2 H2S <--> 2 H2 + S2
I have come up with this equation so far, but I am lost now because I don’t even know if this is right.

1.67x10^-7 = ((4x^2)(x)) / (0.000625-4x^2)

It's close but not right.

1.67E-7 = (2x)^2(x)/(0.025-2x)^2 is what you started with and that's correct. Your error was in expanding the denominator.
1.67E-7 = 4x^3/(6.25E-4 -0.1x +4x^2)
The next step is to multiply 1.67E-7 x the denominator, then collect the terms in descending order and you end up with a cubic equation. I haven't checked this but I ended up with (and you should go through the math to make sure it's right)
4x^3 -6.68E-7x^2 +1.67E-8x -1/04E-10 = 0
and solve that for x.

I made a typo in that cubic equation.

4x^3-6.68E-7x^2+1.67E-8x-1.04E-10 = 0

To find the equilibrium concentrations of H2 and S2, you need to use the given equilibrium constant (Kc) and the initial amount of H2S2 in the vessel.
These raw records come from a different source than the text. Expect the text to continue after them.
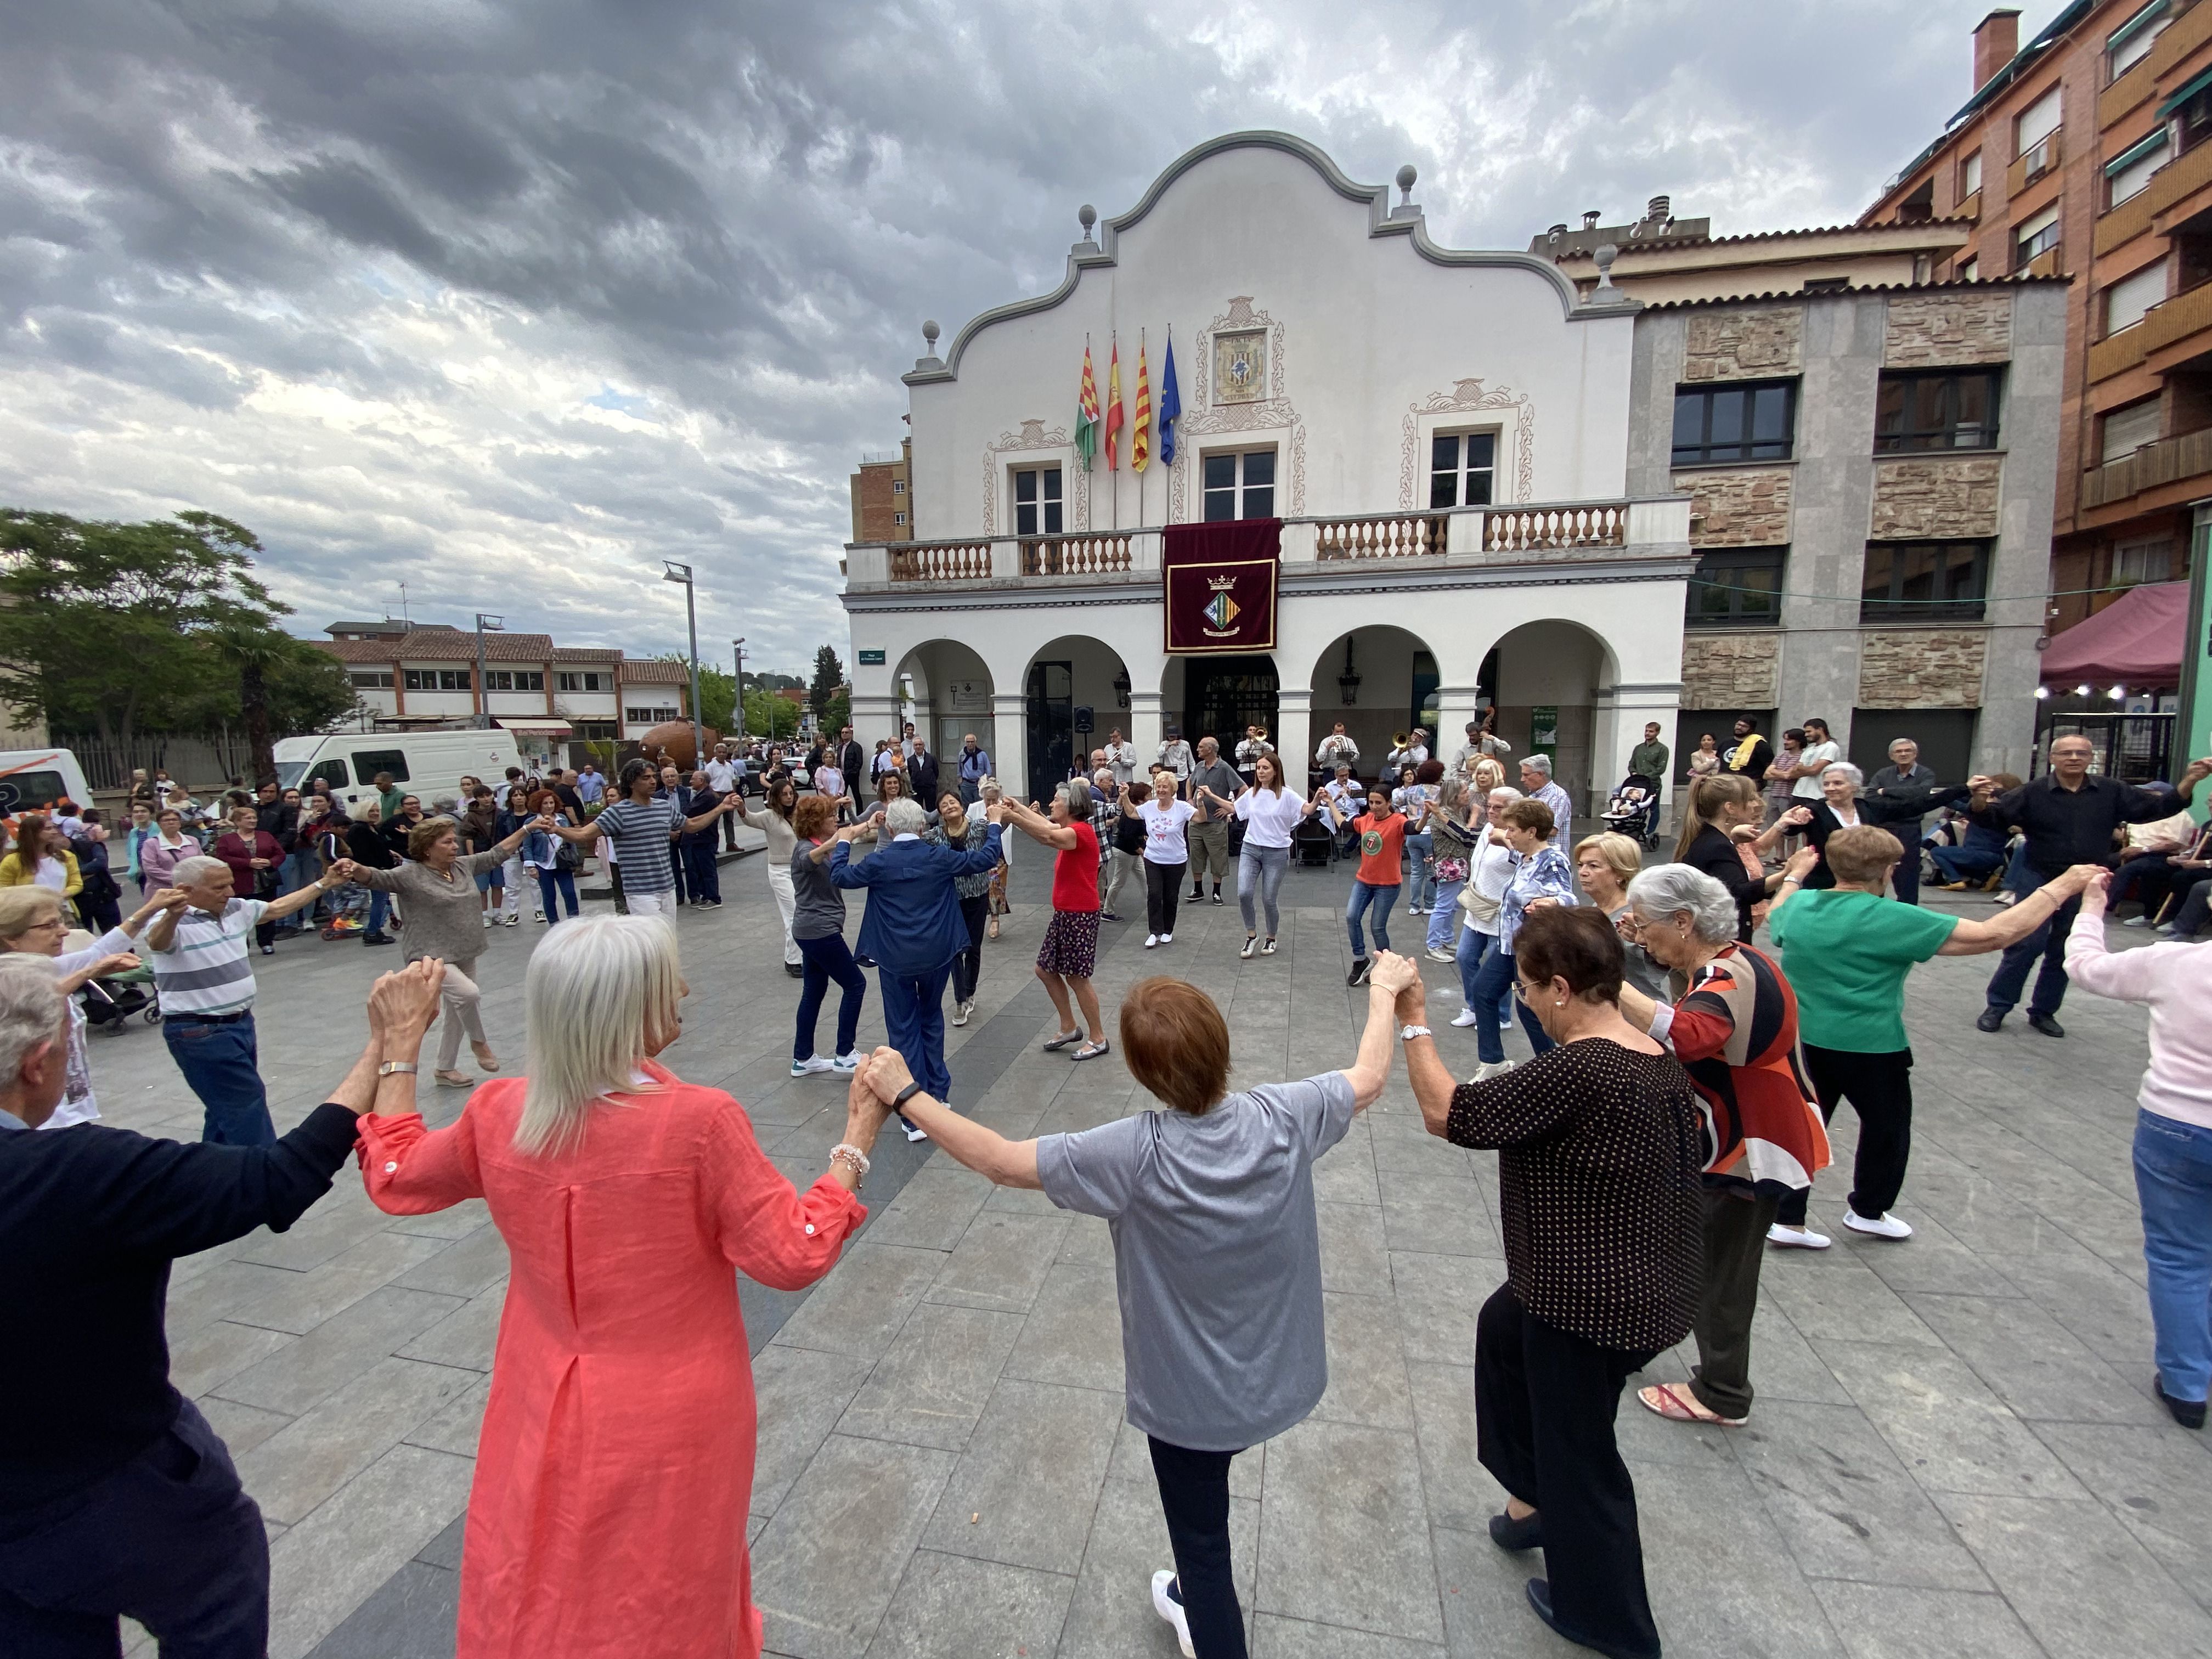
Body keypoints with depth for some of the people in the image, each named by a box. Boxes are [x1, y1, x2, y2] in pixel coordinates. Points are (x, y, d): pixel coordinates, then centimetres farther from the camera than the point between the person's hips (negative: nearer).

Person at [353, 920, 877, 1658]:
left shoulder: (498, 1114, -15)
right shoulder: (700, 1121, -30)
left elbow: (393, 1179, 7)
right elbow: (793, 1256, -23)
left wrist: (400, 1048, 13)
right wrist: (856, 1143, -15)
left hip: (547, 1412, 4)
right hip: (670, 1426, -4)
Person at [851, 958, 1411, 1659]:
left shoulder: (1138, 1154, -33)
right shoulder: (1283, 1117, -22)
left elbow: (1000, 1161, -27)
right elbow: (1368, 1079, -3)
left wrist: (905, 1094, -18)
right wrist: (1384, 992, 13)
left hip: (1190, 1397, -6)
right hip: (1278, 1380, 6)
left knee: (1200, 1541, 21)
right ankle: (1204, 1601, 59)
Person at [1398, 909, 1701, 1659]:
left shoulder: (1576, 1070, -31)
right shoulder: (1659, 1059, -3)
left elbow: (1446, 1114, -28)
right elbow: (1691, 1154, 10)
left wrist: (1413, 1020, -19)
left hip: (1593, 1304, -9)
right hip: (1653, 1282, 9)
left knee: (1577, 1452, 15)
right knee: (1504, 1324, 29)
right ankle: (1535, 1496, 48)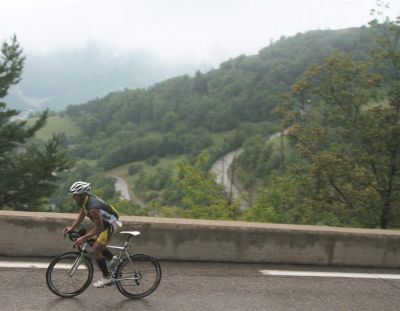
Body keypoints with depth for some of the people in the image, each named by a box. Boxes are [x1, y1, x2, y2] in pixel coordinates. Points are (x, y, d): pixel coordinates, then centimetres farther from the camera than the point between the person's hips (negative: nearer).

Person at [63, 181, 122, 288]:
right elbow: (81, 215, 9)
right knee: (99, 247, 23)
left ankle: (106, 277, 4)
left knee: (94, 251, -9)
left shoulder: (93, 207, -33)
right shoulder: (85, 200, -6)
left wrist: (83, 238, -26)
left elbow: (99, 228, -27)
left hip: (110, 224, -10)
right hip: (104, 223, 10)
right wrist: (72, 228, -3)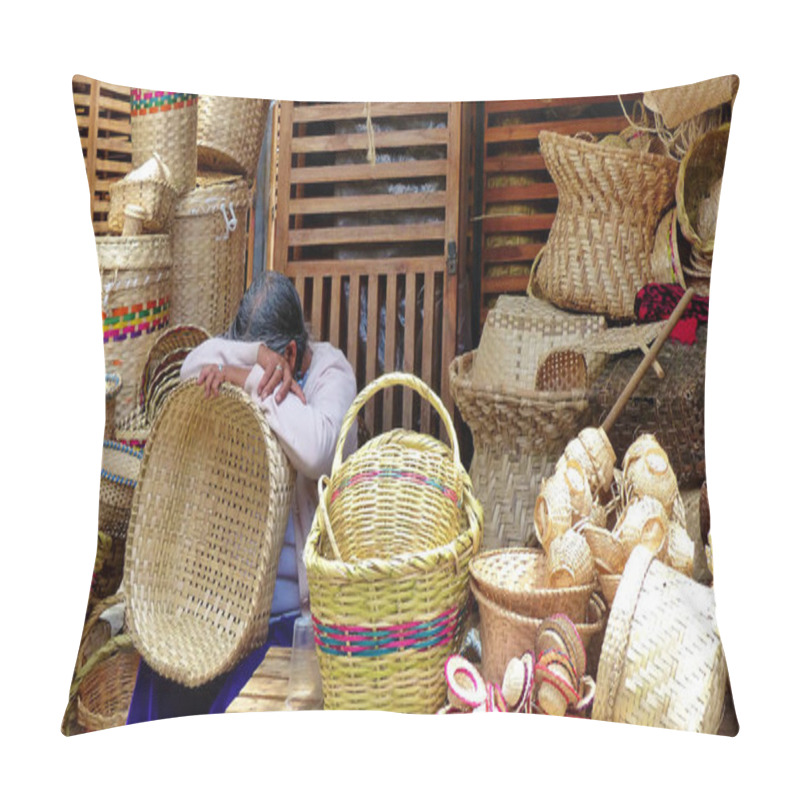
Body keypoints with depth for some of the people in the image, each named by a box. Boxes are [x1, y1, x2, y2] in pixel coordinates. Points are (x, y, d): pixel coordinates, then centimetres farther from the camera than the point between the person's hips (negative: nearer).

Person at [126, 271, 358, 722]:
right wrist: (257, 354, -25)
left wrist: (252, 378, -27)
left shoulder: (331, 370, -11)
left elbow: (316, 450, -30)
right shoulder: (245, 362, 7)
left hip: (295, 579, -5)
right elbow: (194, 368, -11)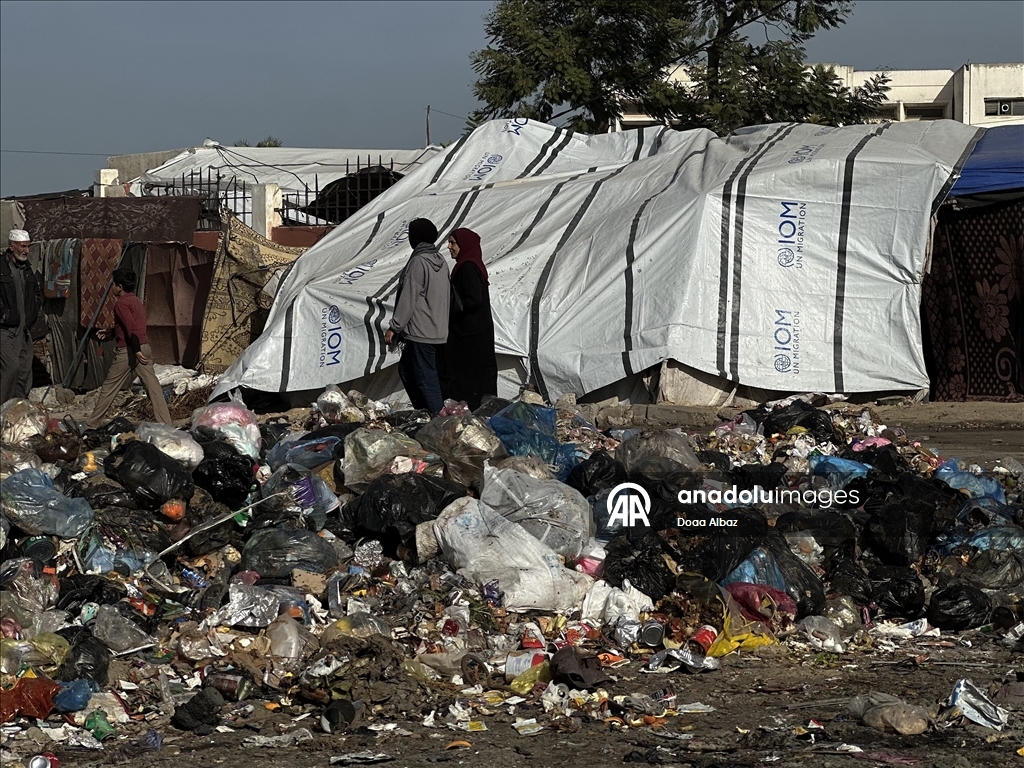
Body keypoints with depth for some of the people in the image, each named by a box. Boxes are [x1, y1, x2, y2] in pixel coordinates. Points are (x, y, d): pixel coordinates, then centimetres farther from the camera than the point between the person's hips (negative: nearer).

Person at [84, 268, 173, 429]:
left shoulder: (121, 303, -9)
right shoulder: (136, 301, 18)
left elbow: (131, 327, -21)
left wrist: (136, 350, -26)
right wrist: (111, 332, 31)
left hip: (128, 351, -8)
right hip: (145, 348, 8)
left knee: (108, 388, 3)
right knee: (153, 387, 1)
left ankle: (91, 425, 10)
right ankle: (166, 425, -7)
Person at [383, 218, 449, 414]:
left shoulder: (418, 262, -14)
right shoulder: (440, 262, 12)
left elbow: (408, 300, -16)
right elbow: (447, 297, 19)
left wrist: (394, 328, -11)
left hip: (420, 333, -9)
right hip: (439, 331, 9)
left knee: (426, 378, -7)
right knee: (406, 370, 18)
First, let's define the initial concentration of H2S2 as [H2S2]0 = 0.0125 mol / 0.500 L = 0.025 M

Next, let's assume that at equilibrium, the concentrations of H2 and S2 are x M.

Using the stoichiometry of the balanced equation, we can express the concentrations of H2S2, H2, and S2 in terms of x:

[H2S2] = [H2S2]0 - 2x
[H2] = 2x
[S2] = x

Now, we can substitute these concentrations into the expression for the equilibrium constant:

Kc = ([H2]^2[S2]) / [H2S2]
= ((2x)^2)(x) / ([H2S2]0 - 2x)

Substituting the values:

1.67 x 10^-7 = (4x^2)(x) / (0.025 - 2x)

Now, you can rearrange this equation to solve for x and find the equilibrium concentrations of H2 and S2. To do this, multiply both sides by (0.025 - 2x) and then move all terms to one side so you have a quadratic equation, which can be solved using standard methods like factoring or the quadratic formula.

After solving for x, you can find the equilibrium concentrations of H2 and S2 by substituting the value of x back into the expressions [H2] = 2x and [S2] = x.